** start AVAILABLE RECORDS **

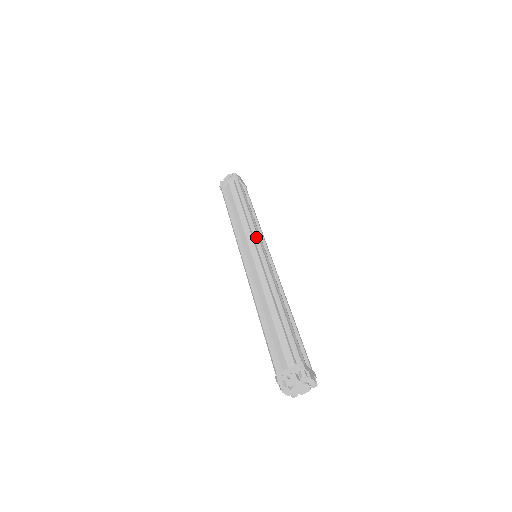
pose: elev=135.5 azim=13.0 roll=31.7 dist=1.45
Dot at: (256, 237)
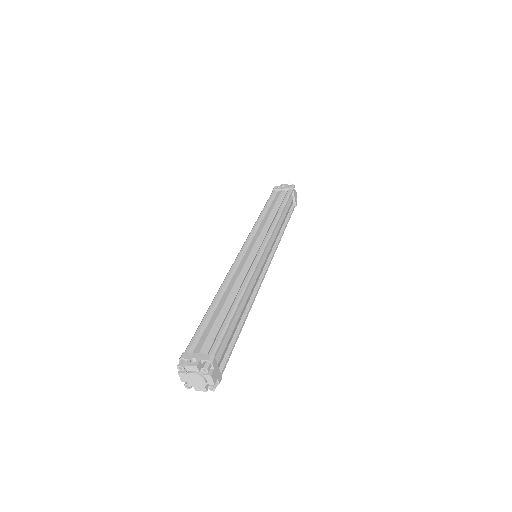
Dot at: (267, 239)
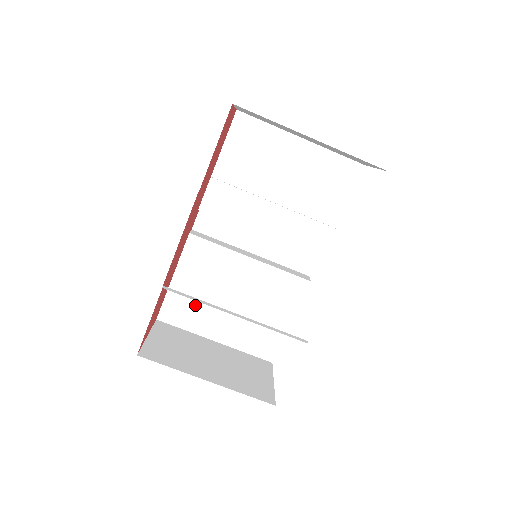
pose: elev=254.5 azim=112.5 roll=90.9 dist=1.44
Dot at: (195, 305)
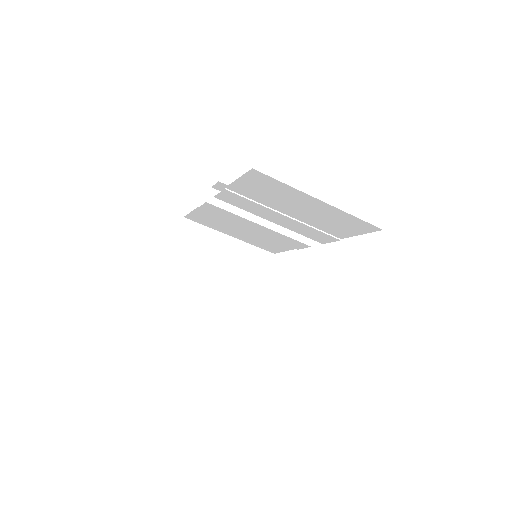
Dot at: (214, 223)
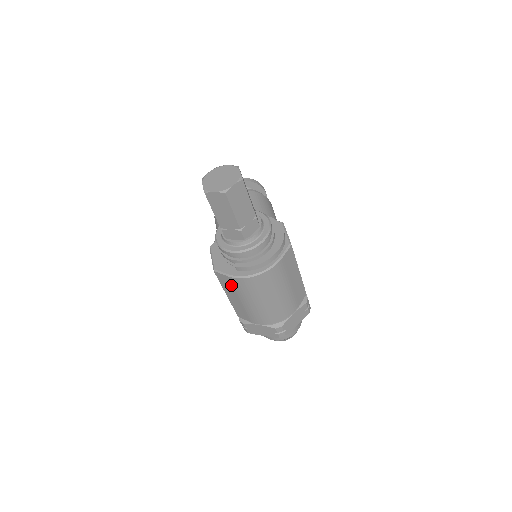
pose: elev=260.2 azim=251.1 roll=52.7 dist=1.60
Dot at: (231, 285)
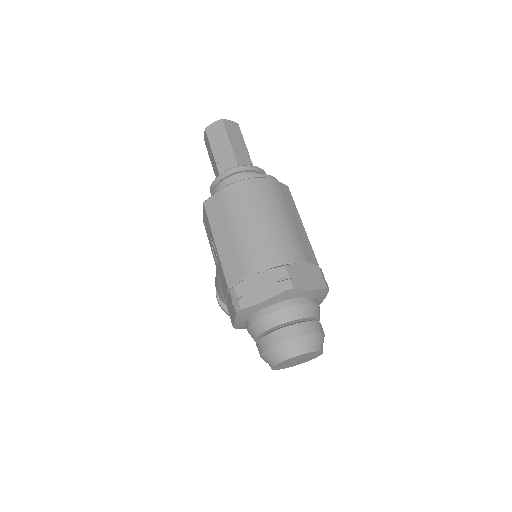
Dot at: (220, 207)
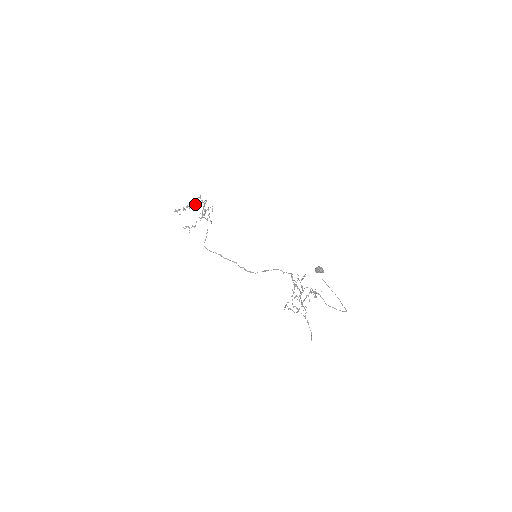
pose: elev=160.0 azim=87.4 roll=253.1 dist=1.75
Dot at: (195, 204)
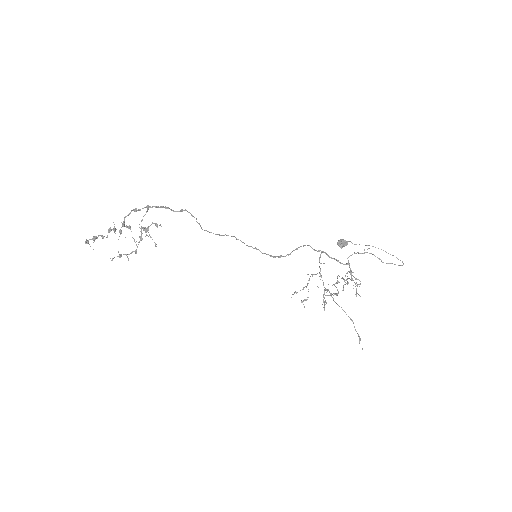
Dot at: (123, 224)
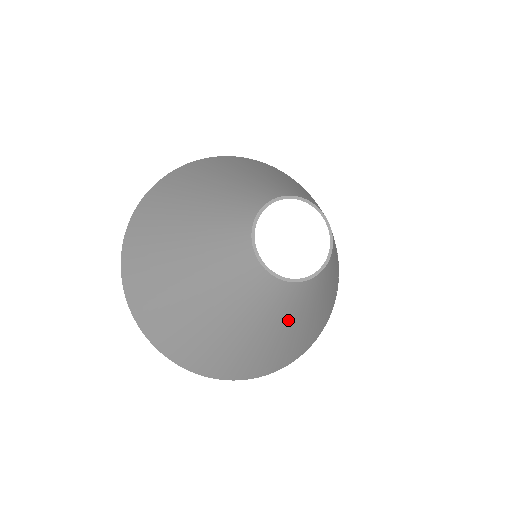
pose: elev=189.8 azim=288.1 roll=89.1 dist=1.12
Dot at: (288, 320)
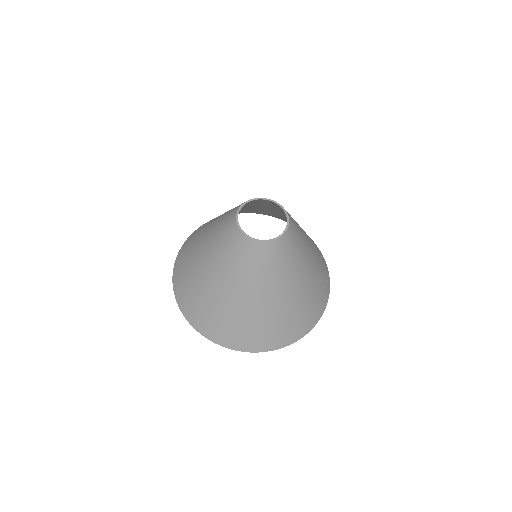
Dot at: (277, 280)
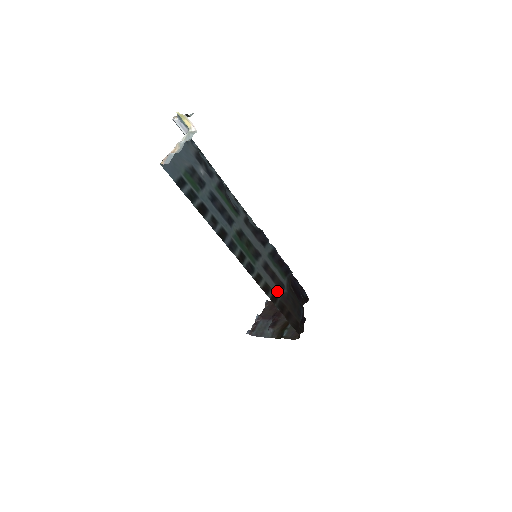
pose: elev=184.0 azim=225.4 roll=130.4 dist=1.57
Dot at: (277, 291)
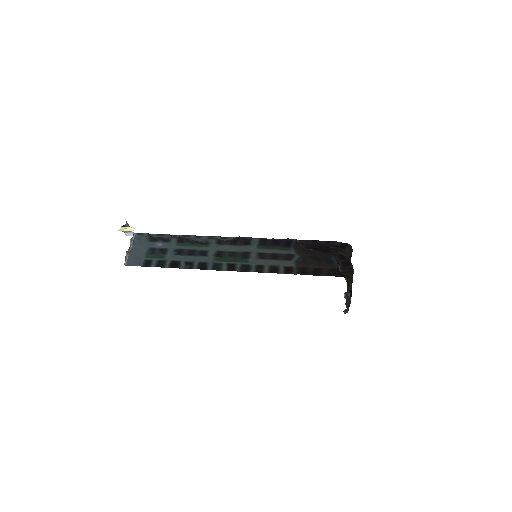
Dot at: (288, 263)
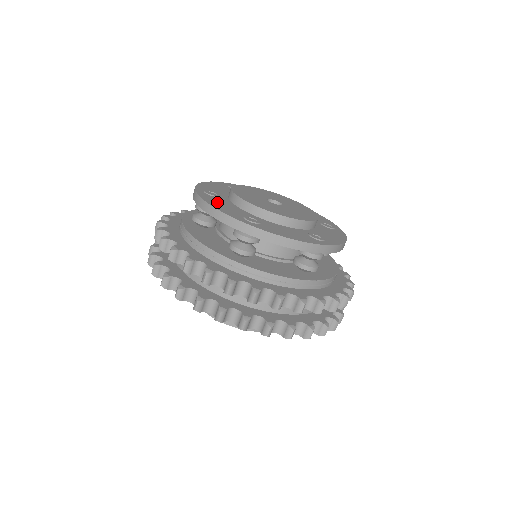
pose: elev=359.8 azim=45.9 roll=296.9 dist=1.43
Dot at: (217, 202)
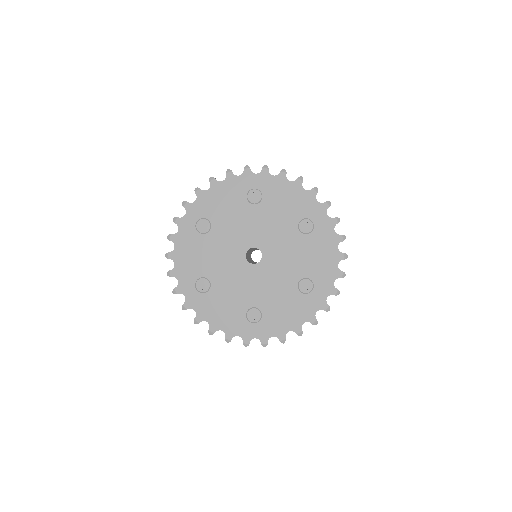
Dot at: (193, 248)
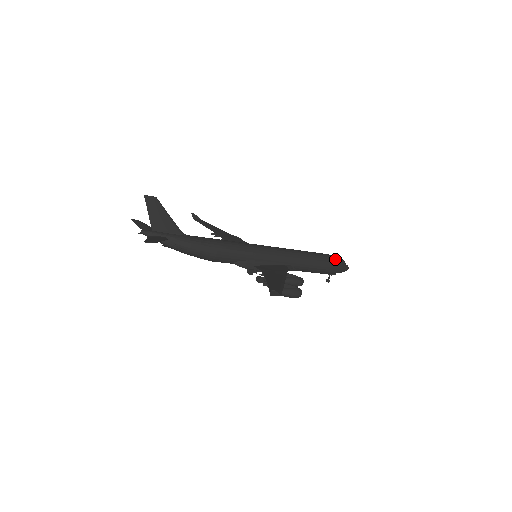
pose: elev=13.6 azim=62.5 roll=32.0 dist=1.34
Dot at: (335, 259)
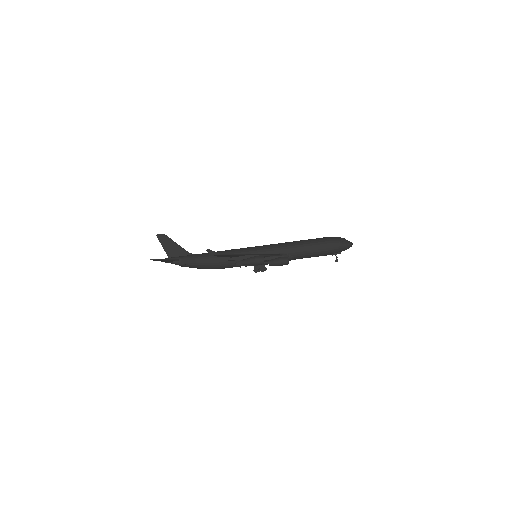
Dot at: (331, 238)
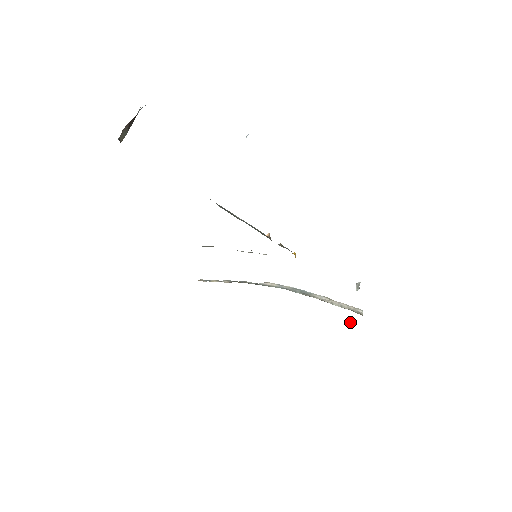
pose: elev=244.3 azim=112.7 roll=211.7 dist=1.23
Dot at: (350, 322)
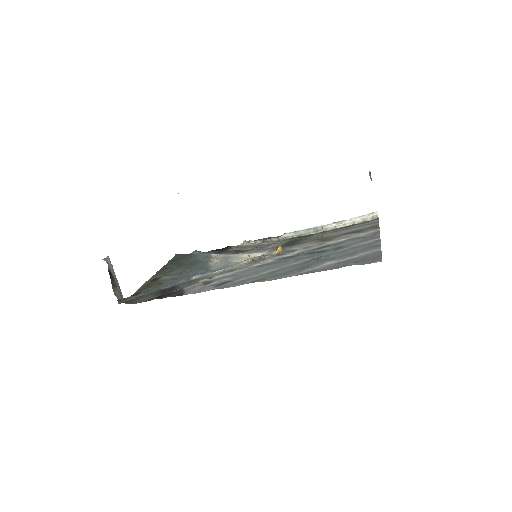
Dot at: occluded
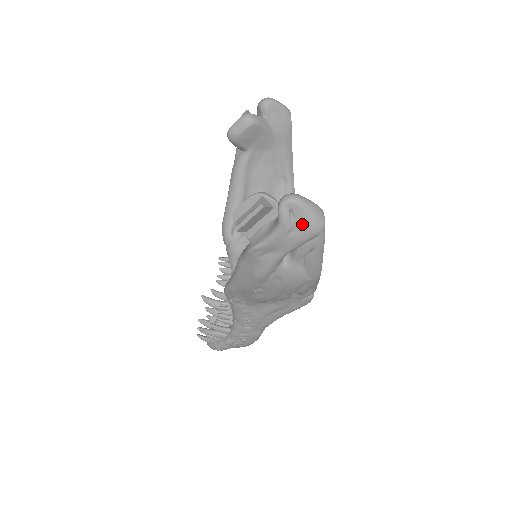
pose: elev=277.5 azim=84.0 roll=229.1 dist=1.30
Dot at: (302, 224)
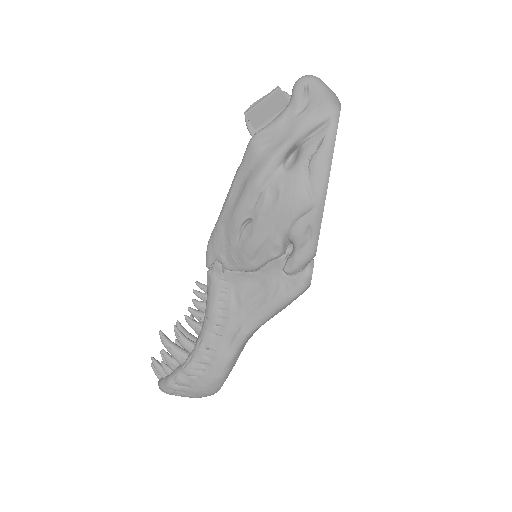
Dot at: (315, 101)
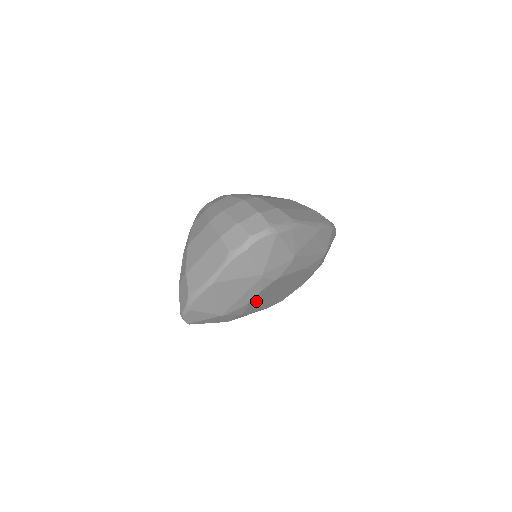
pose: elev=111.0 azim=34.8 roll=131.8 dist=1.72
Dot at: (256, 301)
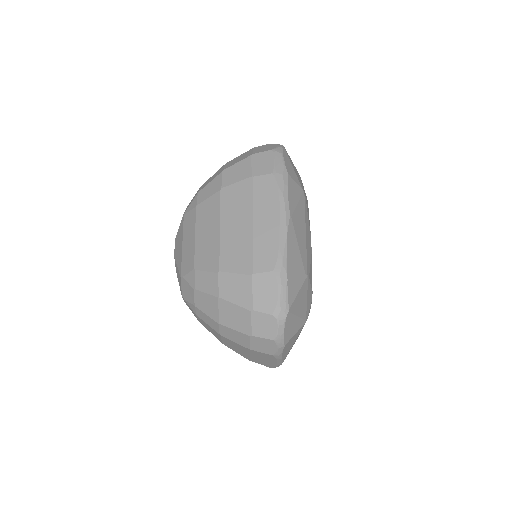
Dot at: occluded
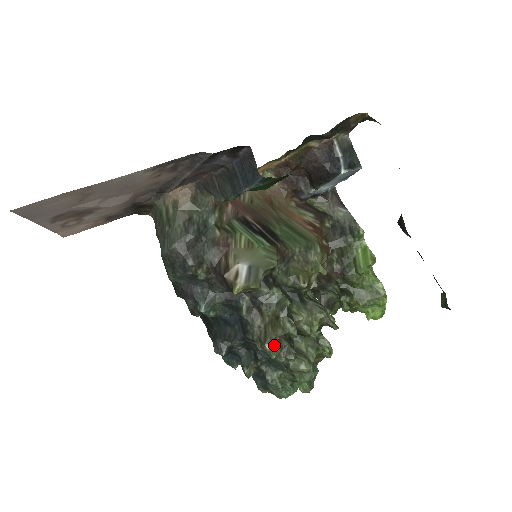
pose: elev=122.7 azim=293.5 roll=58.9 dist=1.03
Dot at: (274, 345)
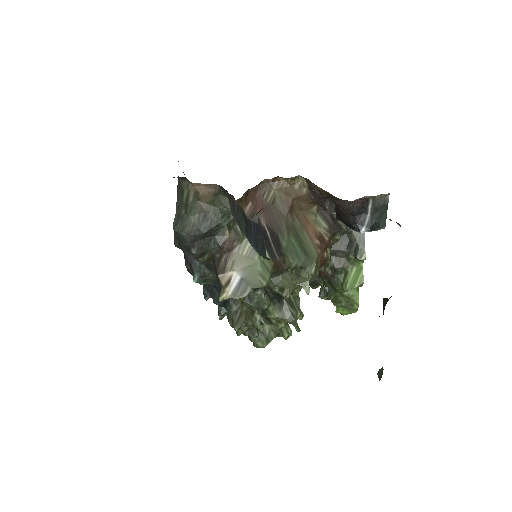
Dot at: (243, 327)
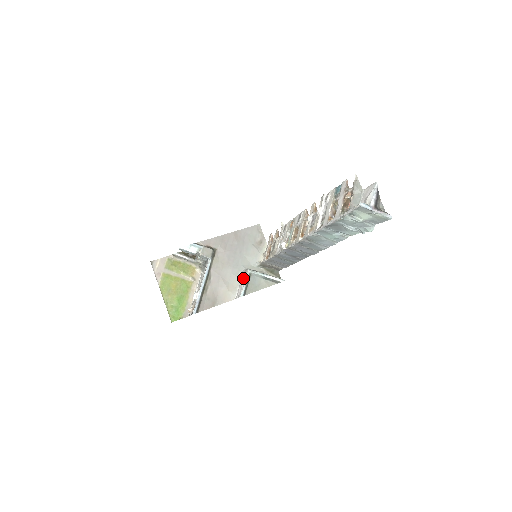
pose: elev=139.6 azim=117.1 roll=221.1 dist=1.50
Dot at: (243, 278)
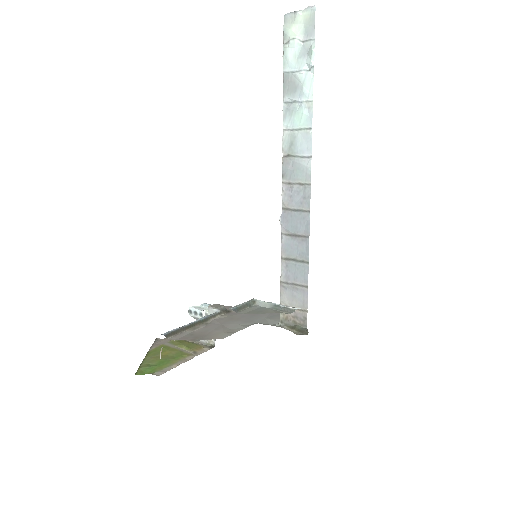
Dot at: occluded
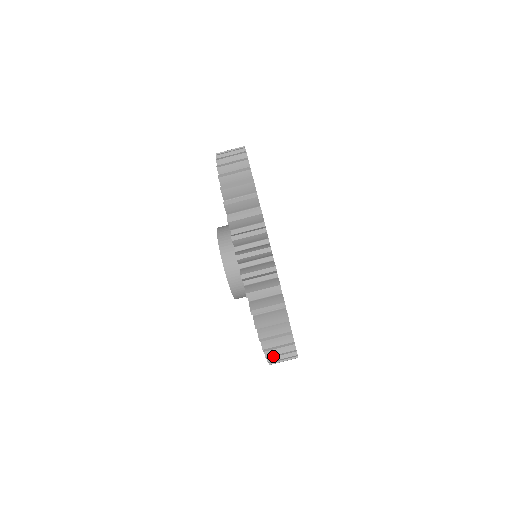
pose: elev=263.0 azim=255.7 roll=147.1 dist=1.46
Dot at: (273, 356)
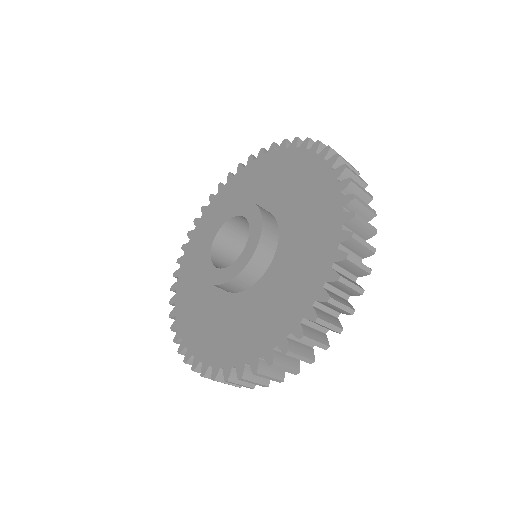
Dot at: (208, 378)
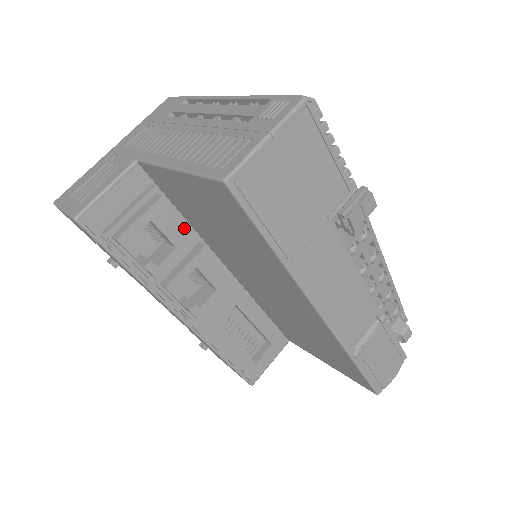
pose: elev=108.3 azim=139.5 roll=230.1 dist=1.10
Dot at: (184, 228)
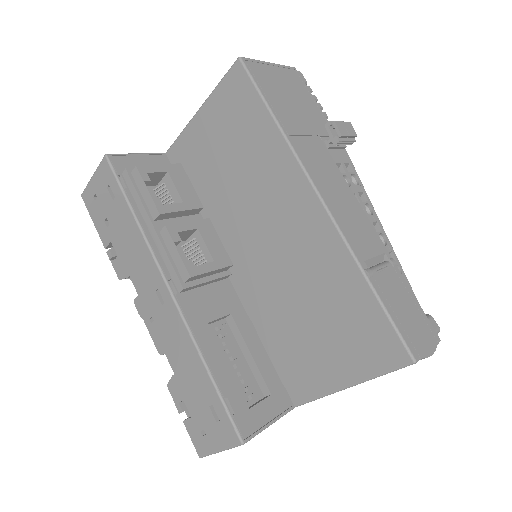
Dot at: (193, 194)
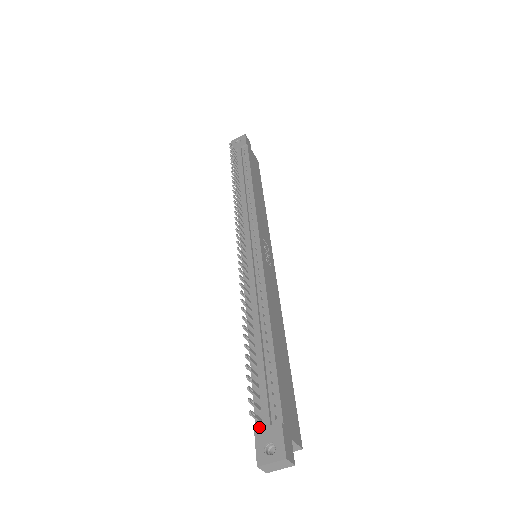
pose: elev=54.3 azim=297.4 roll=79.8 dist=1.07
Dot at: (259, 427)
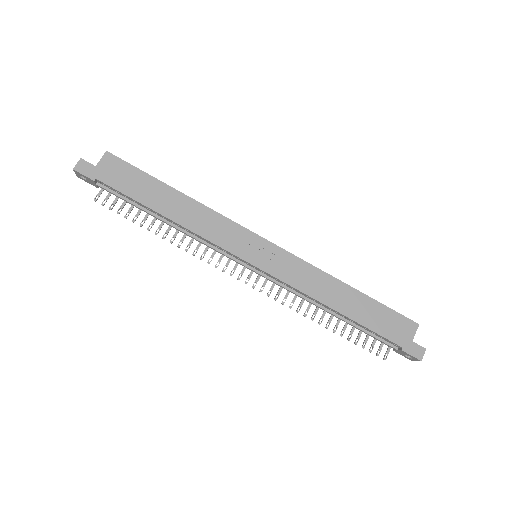
Dot at: occluded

** end AVAILABLE RECORDS **

WRITTEN INSTRUCTION
Output every line of the data above as a Markdown table with the columns "Row" and "Line," numbering each row and omitting blank lines. Leave the pictures out of the answer.

COMPLETE ANSWER
| Row | Line |
|---|---|
| 1 | pose: elev=135.5 azim=13.0 roll=31.7 dist=1.45 |
| 2 | Dot at: (256, 237) |
| 3 | Dot at: (267, 239) |
| 4 | pose: elev=254.5 azim=112.5 roll=90.9 dist=1.44 |
| 5 | Dot at: (195, 305) |
| 6 | Dot at: (214, 223) |
| 7 | pose: elev=260.2 azim=251.1 roll=52.7 dist=1.60 |
| 8 | Dot at: (231, 285) |
| 9 | Dot at: (220, 207) |
| 10 | pose: elev=160.0 azim=87.4 roll=253.1 dist=1.75 |
| 11 | Dot at: (195, 204) |
| 12 | Dot at: (123, 224) |
| 13 | pose: elev=189.8 azim=288.1 roll=89.1 dist=1.12 |
| 14 | Dot at: (288, 320) |
| 15 | Dot at: (277, 280) |
| 16 | pose: elev=184.0 azim=225.4 roll=130.4 dist=1.57 |
| 17 | Dot at: (277, 291) |
| 18 | Dot at: (288, 263) |
| 19 | pose: elev=359.8 azim=45.9 roll=296.9 dist=1.43 |
| 20 | Dot at: (217, 202) |
| 21 | Dot at: (193, 248) |
| 22 | pose: elev=13.6 azim=62.5 roll=32.0 dist=1.34 |
| 23 | Dot at: (335, 259) |
| 24 | Dot at: (331, 238) |
| 25 | pose: elev=244.3 azim=112.7 roll=211.7 dist=1.23 |
| 26 | Dot at: (350, 322) |
| 27 | Dot at: occluded |
| 28 | pose: elev=277.5 azim=84.0 roll=229.1 dist=1.30 |
| 29 | Dot at: (302, 224) |
| 30 | Dot at: (315, 101) |
| 31 | pose: elev=111.0 azim=34.8 roll=131.8 dist=1.72 |
| 32 | Dot at: (256, 301) |
| 33 | Dot at: occluded |
| 34 | pose: elev=122.7 azim=293.5 roll=58.9 dist=1.03 |
| 35 | Dot at: (274, 345) |
| 36 | Dot at: (243, 327) |
| 37 | pose: elev=139.6 azim=117.1 roll=221.1 dist=1.50 |
| 38 | Dot at: (243, 278) |
| 39 | Dot at: occluded |
| 40 | pose: elev=263.0 azim=255.7 roll=147.1 dist=1.46 |
| 41 | Dot at: (273, 356) |
| 42 | Dot at: (208, 378) |
| 43 | pose: elev=108.3 azim=139.5 roll=230.1 dist=1.10 |
| 44 | Dot at: (184, 228) |
| 45 | Dot at: (193, 194) |
| 46 | pose: elev=54.3 azim=297.4 roll=79.8 dist=1.07 |
| 47 | Dot at: (259, 427) |
| 48 | Dot at: occluded |